Doczekałam się weekendu, piątek popołudnie to mój nalepszy dzień tygodnia, zdecydowanie =)
Naprawdę nie mogę doczekać się takich dni, gdzie wyjście z domu polega na ubraniu butów i (rano) cieniutkiej kurtki oraz rękawiczek na rower ; ) A przed szkołą mały kurs do Tesco po sok marchewkowy jednodniowy i LU GO! ; p i w 20 minut jestem w szkole, w domu jestem dużo szybciej, niż autobusem.
Już od dłuższego czasu wręcz marzę o nowym rowerze ^ ^ Ostatnio, grzebiąc troszkę w internecie, oraz dzięki lekcjom u Dave'a natrafiłam na całkiem ciekawe modele bike'ów.
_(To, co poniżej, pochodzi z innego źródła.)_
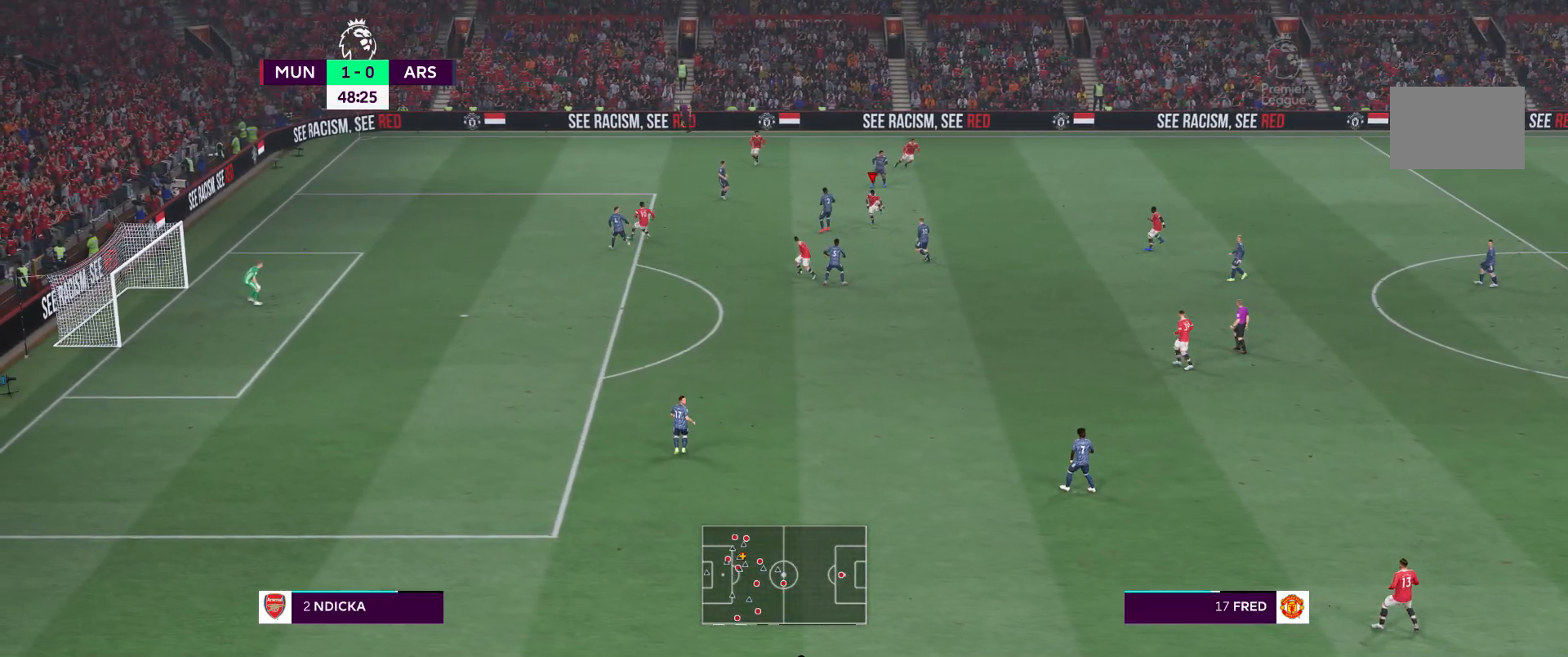
{"buttons": [], "left_stick": "down-left", "right_stick": "center", "events": [[33, "left_stick", "down-right"], [283, "left_stick", "down"], [317, "A", "down"], [383, "left_stick", "down-left"], [450, "A", "up"]]}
Oto kilka z nich :
Naprawdę nie mogę doczekać się takich dni, gdzie wyjście z domu polega na ubraniu butów i (rano) cieniutkiej kurtki oraz rękawiczek na rower ; ) A przed szkołą mały kurs do Tesco po sok marchewkowy jednodniowy i LU GO! ; p i w 20 minut jestem w szkole, w domu jestem dużo szybciej, niż autobusem.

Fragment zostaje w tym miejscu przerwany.